What the task asks: Please restate every record below word for word.

··· Data in this exercise

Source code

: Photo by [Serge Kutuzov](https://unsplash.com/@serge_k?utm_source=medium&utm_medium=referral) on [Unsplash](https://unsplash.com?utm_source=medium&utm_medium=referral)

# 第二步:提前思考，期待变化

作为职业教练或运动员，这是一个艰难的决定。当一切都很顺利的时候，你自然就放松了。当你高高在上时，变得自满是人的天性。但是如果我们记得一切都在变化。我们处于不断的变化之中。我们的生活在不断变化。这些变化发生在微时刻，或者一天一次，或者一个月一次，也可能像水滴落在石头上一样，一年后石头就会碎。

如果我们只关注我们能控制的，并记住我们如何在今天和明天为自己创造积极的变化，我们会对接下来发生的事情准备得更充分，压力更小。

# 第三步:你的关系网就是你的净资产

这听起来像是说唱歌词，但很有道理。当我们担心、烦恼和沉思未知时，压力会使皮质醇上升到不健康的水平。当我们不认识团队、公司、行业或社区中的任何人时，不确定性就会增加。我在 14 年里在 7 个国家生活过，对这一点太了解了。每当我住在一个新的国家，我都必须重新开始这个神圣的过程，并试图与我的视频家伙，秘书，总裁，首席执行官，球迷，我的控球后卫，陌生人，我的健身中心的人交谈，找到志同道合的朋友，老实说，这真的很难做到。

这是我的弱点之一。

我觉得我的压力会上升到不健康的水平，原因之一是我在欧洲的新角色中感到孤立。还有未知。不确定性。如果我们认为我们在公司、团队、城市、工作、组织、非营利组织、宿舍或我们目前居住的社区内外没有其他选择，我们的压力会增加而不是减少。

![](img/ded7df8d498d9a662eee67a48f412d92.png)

······

Response box:
Source code

: Photo by [Serge Kutuzov](https://unsplash.com/@serge_k?utm_source=medium&utm_medium=referral) on [Unsplash](https://unsplash.com?utm_source=medium&utm_medium=referral)

# 第二步:提前思考，期待变化

作为职业教练或运动员，这是一个艰难的决定。当一切都很顺利的时候，你自然就放松了。当你高高在上时，变得自满是人的天性。但是如果我们记得一切都在变化。我们处于不断的变化之中。我们的生活在不断变化。这些变化发生在微时刻，或者一天一次，或者一个月一次，也可能像水滴落在石头上一样，一年后石头就会碎。

如果我们只关注我们能控制的，并记住我们如何在今天和明天为自己创造积极的变化，我们会对接下来发生的事情准备得更充分，压力更小。

# 第三步:你的关系网就是你的净资产

这听起来像是说唱歌词，但很有道理。当我们担心、烦恼和沉思未知时，压力会使皮质醇上升到不健康的水平。当我们不认识团队、公司、行业或社区中的任何人时，不确定性就会增加。我在 14 年里在 7 个国家生活过，对这一点太了解了。每当我住在一个新的国家，我都必须重新开始这个神圣的过程，并试图与我的视频家伙，秘书，总裁，首席执行官，球迷，我的控球后卫，陌生人，我的健身中心的人交谈，找到志同道合的朋友，老实说，这真的很难做到。

这是我的弱点之一。

我觉得我的压力会上升到不健康的水平，原因之一是我在欧洲的新角色中感到孤立。还有未知。不确定性。如果我们认为我们在公司、团队、城市、工作、组织、非营利组织、宿舍或我们目前居住的社区内外没有其他选择，我们的压力会增加而不是减少。

![](img/ded7df8d498d9a662eee67a48f412d92.png)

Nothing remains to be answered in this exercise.